Awareness of the "deep time" lying ahead is still not pervasive. Indeed, most people — and not only those for whom this view is enshrined in religious beliefs —envisage humans as in some sense the culmination of evolution. But no astronomer could believe this; on the contrary, it would be equally plausible to surmise that we are not even at the halfway stage. There is abundant time for posthuman evolution, here on Earth or far beyond, organic or inorganic, to give rise to far more diversity, and even greater qualitative changes, than those that have led from single-celled organisms to humans.
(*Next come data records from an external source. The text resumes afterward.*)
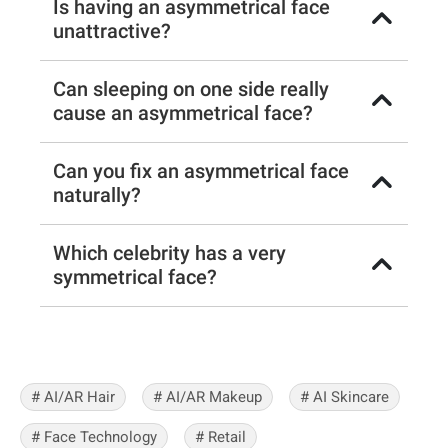
Is having an asymmetrical face
unattractive?
Can sleeping on one side really
cause an asymmetrical face?
Can you fix an asymmetrical face
naturally?
Which celebrity has a very
symmetrical face?
# AI/AR Hair
# AI/AR Makeup
# AI Skincare
# Face Technology
# Retail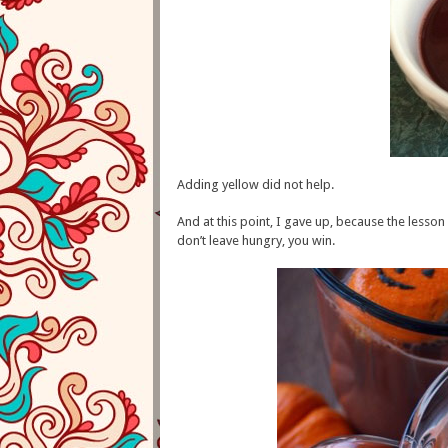
Adding yellow did not help.
And at this point, I gave up, because the lesson 
don’t leave hungry, you win.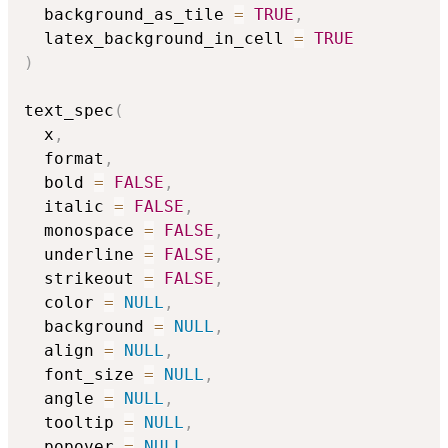
  background_as_tile 
=
TRUE
,
  latex_background_in_cell 
=
TRUE
)
text_spec
(
  x
,
  format
,
  bold 
=
FALSE
,
  italic 
=
FALSE
,
  monospace 
=
FALSE
,
  underline 
=
FALSE
,
  strikeout 
=
FALSE
,
  color 
=
NULL
,
  background 
=
NULL
,
  align 
=
NULL
,
  font_size 
=
NULL
,
  angle 
=
NULL
,
  tooltip 
=
NULL
,
  popover 
=
NULL
,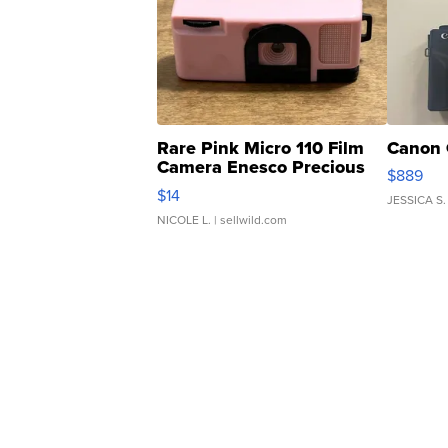
Rare Pink Micro 110 Film
Canon 
Camera Enesco Precious
$889
Moments TD4
$14
JESSICA S.
NICOLE L.
| sellwild.com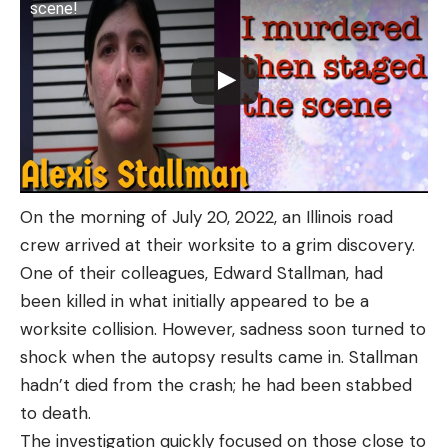
scene!
On the morning of July 20, 2022, an Illinois road
crew arrived at their worksite to a grim discovery.
One of their colleagues, Edward Stallman, had
been killed in what initially appeared to be a
worksite collision. However, sadness soon turned to
shock when the autopsy results came in. Stallman
hadn’t died from the crash; he had been stabbed
to death.
The investigation quickly focused on those close to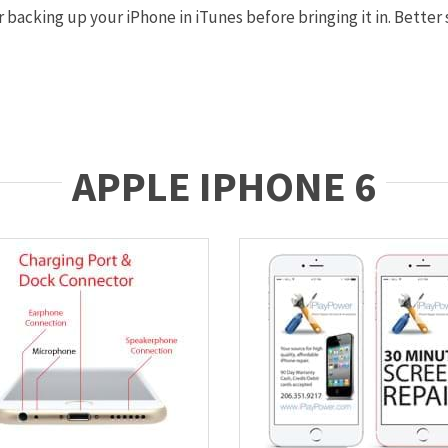
backing up your iPhone in iTunes before bringing it in. Better s
APPLE IPHONE 6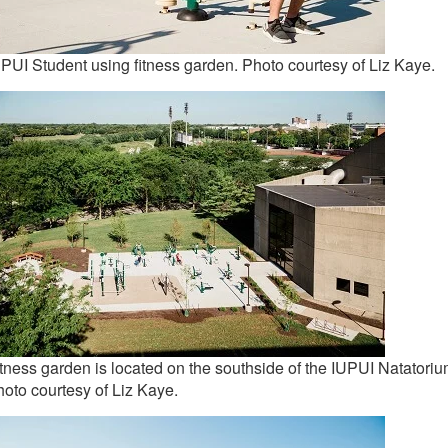
PUI Student using fitness garden. Photo courtesy of Liz Kaye.
tness garden is located on the southside of the IUPUI Natatoriu
oto courtesy of Liz Kaye.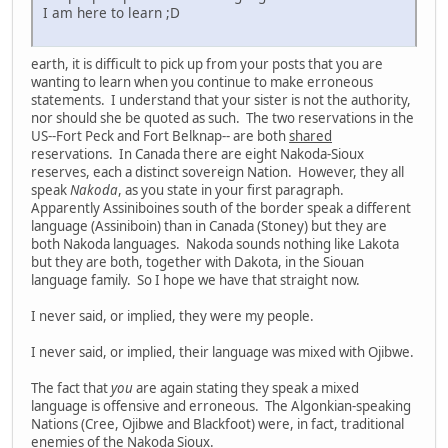
I am here to learn ;D
earth, it is difficult to pick up from your posts that you are
wanting to learn when you continue to make erroneous
statements. I understand that your sister is not the authority,
nor should she be quoted as such. The two reservations in the
US--Fort Peck and Fort Belknap-- are both
shared
reservations. In Canada there are eight Nakoda-Sioux
reserves, each a distinct sovereign Nation. However, they all
speak
Nakoda
, as you state in your first paragraph.
Apparently Assiniboines south of the border speak a different
language (Assiniboin) than in Canada (Stoney) but they are
both Nakoda languages. Nakoda sounds nothing like Lakota
but they are both, together with Dakota, in the Siouan
language family. So I hope we have that straight now.
I never said, or implied, they were my people.
I never said, or implied, their language was mixed with Ojibwe.
The fact that
you
are again stating they speak a mixed
language is offensive and erroneous. The Algonkian-speaking
Nations (Cree, Ojibwe and Blackfoot) were, in fact, traditional
enemies of the Nakoda Sioux.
Indeed this conclusion is strengthened when we realise that future evolution will proceed not on the million-year timescale characteristic of Darwinian selection, but at the much accelerated rate allowed by genetic modification and the advance of machine intelligence (and forced by the drastic environmental pressures that would confront any humans who were to construct habitats beyond the Earth.

Darwin himself realised that "No living species will preserve its unaltered likeness into a distant futurity". We now know that "futurity" extends far further, and alterations can occur far faster — than Darwin envisioned. And we know that the cosmos, through which life could spread, is far more extensive and varied than he envisaged. So humans are surely not the terminal branch of an evolutionary tree, but a species that emerged early in cosmic history, with special promise for diverse evolution. But this is not to diminish their status. We humans are entitled to feel uniquely important as the first known species with the power to mould its evolutionary legacy.